▸ **Given task**
Rewrite the material below with every "clock in frame" changed to "watch face visible" and everything else kept the same. Leave the pictures out of your answer.

------ Recorded data

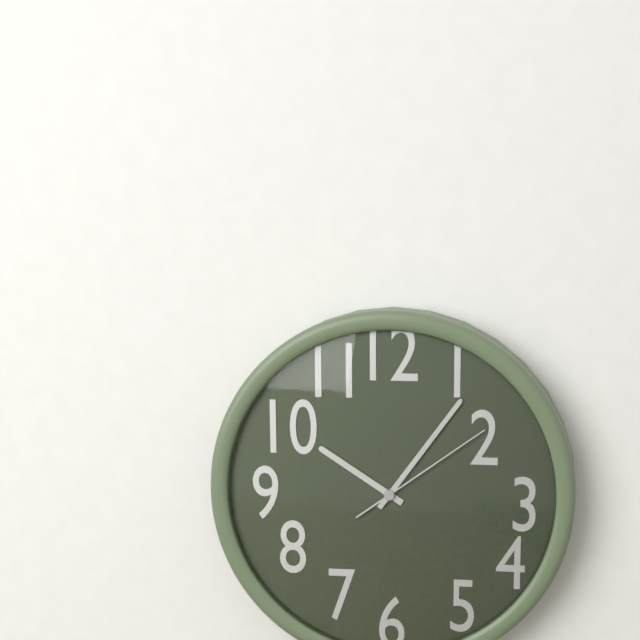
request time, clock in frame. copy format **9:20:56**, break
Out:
**10:06:09**
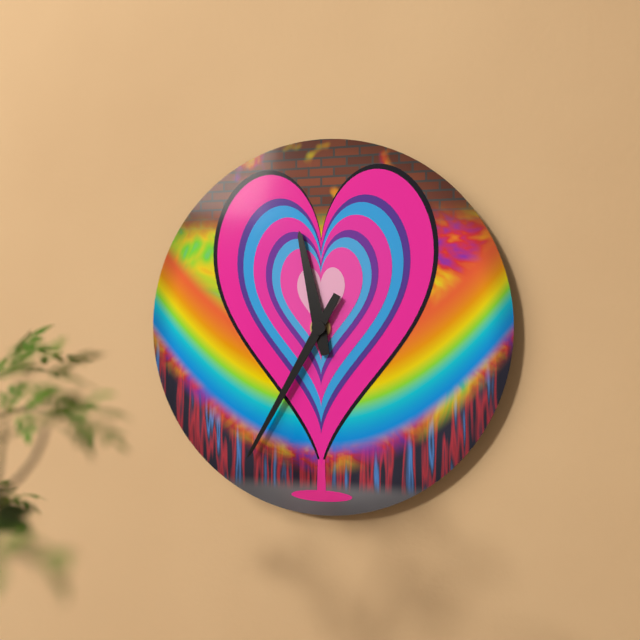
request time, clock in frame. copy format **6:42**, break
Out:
**11:35**
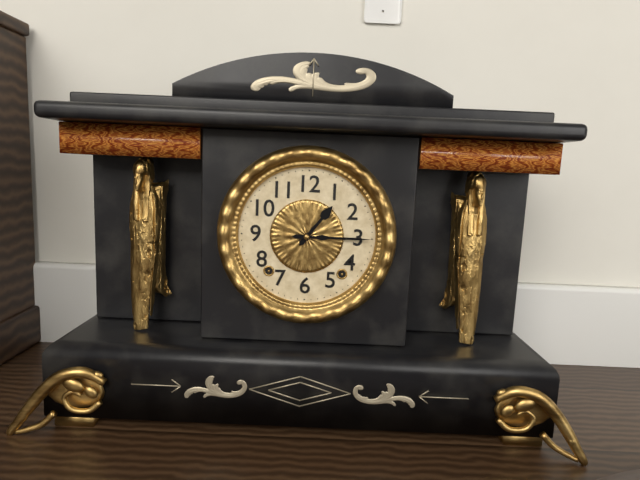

------------

▸ **The output**
request time, watch face visible. copy format **9:20:56**, break
Out:
**10:06:09**
request time, watch face visible. copy format **6:42**, break
Out:
**11:35**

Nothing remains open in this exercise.